● **Document text**
Ingredients – Serves 6:

  • – 1/2 cup malt vinegar (or white vinegar)
  • – 2 tablespoons dark rum
  • – 2 Scotch bonnet peppers (or habaneros), with seeds, chopped
  • – 1 red onion, chopped +one sliced for later
  • – 6 cloves of garlic
  • – 4 spring onions, roughly chopped
  • – 1 tablespoon dried thyme or 2 tablespoons fresh thyme leaves, chopped
  • – 2 tablespoons extra virgin olive oil
  • – 2 teaspoons salt
  • – 2 teaspoons freshly ground black pepper
  • – 4 teaspoons ground allspice
  • – 4 teaspoons ground cinnamon
  • – 4 teaspoons ground nutmeg
  • – 4 teaspoons ground ginger
  • – 2 teaspoons molasses
  • – 1/2 cup lime juice
  • – 12x chicken thighs, boneless and skinless
  • – Kosher salt and freshly ground pepper
  • – 4tbsp of rapeseed oil + extra for cooking
  • – Coriander and lime for garnish


  1. Put the vinegar, rum, hot peppers, chopped onion, spring onions, thyme, olive oil, salt, pepper, allspice, cinnamon, nutmeg, ginger, and molasses into a blender. Pulse until mostly smooth.
  3. Place the chicken in a large freezer bag, or in a large non-reactive bowl or baking dish. Pour lime juice and oil over the chicken and coat well.
  5. Rub the jerk paste over the chicken pieces and coat well (it helps to use gloves!). Seal the bag or cover the chicken in the pan with plastic wrap. Refrigerate (ideally overnight).
  7. When ready to cook, preheat the oven to 185C.
  9. Place your chicken on a baking tray lined with baking paper and cook for 12-15 minutes in the oven. This method of cooking is called reverse sear.
  11. After 12-15 minutes in the oven, pull the chicken out and rest on the side for 5 minutes. Slice chicken, each thigh into 6-8 pieces.

● **Task requirements**
**1.** Return the passage of the jerk chicken recipe starting at "7. When ready" and ending at "into 6-8 pieces.".
**2.** Answer these questions using the jerk chicken recipe:
(a) How many people does the recipe serve?
(b) To what temperature is the oven preheated?
(c) How long does the chicken rest after it comes out of the oven?
**3.** Decide whether each statement agrees with the jerk chicken recipe. Answer yes or no, and quote the words that settle it.
(a) The chicken thighs are boneless and skinless.
(b) The blender mixture is pulsed until completely smooth.
(c) The oven cooking method is called reverse sear.

● **Exercise data**
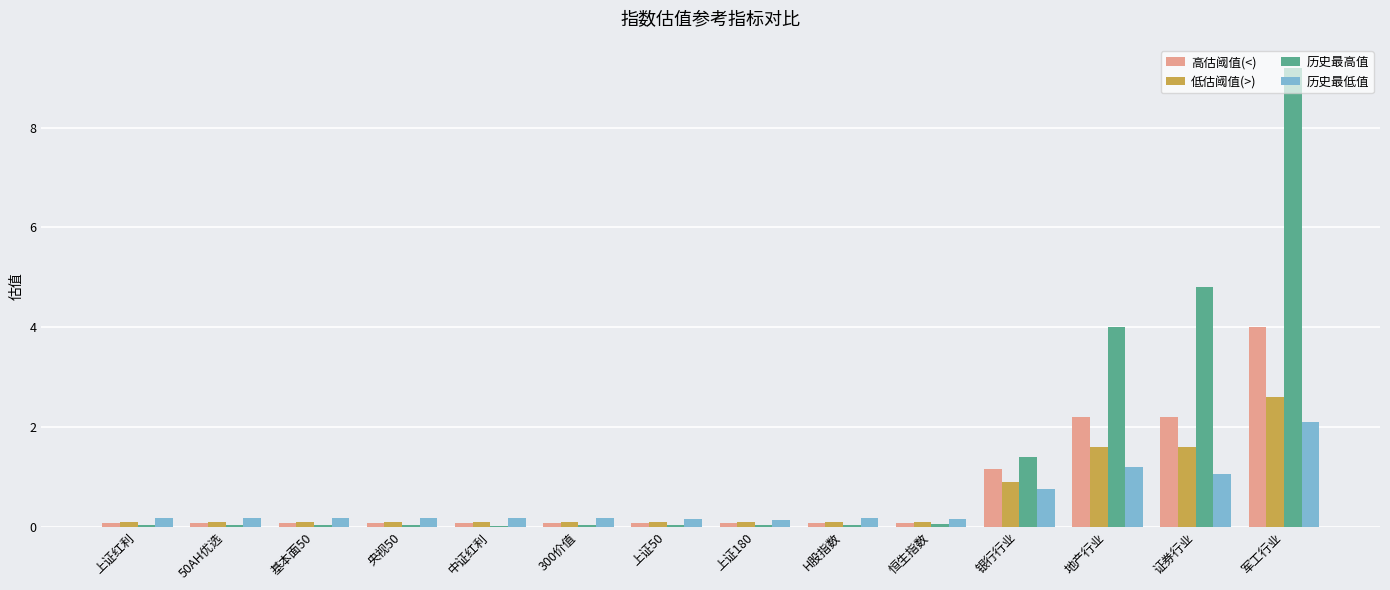

What is the approximate value of 历史最低值 at 基本面50?

0.2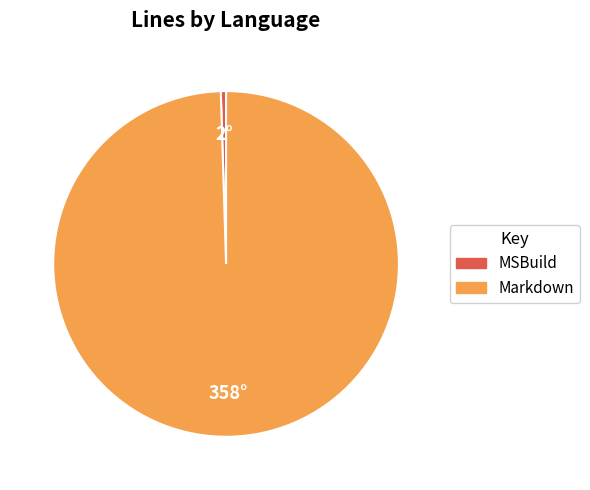

How many segments does this pie chart have?

2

● **Per-task answers**
**1.**
7. When ready to cook, preheat the oven to 185C.
  9. Place your chicken on a baking tray lined with baking paper and cook for 12-15 minutes in the oven. This method of cooking is called reverse sear.
  11. After 12-15 minutes in the oven, pull the chicken out and rest on the side for 5 minutes. Slice chicken, each thigh into 6-8 pieces.

**2.**
(a) 6
(b) 185C
(c) 5 minutes

**3.**
(a) Yes: "12x chicken thighs, boneless and skinless"
(b) No: "Pulse until mostly smooth."
(c) Yes: "This method of cooking is called reverse sear."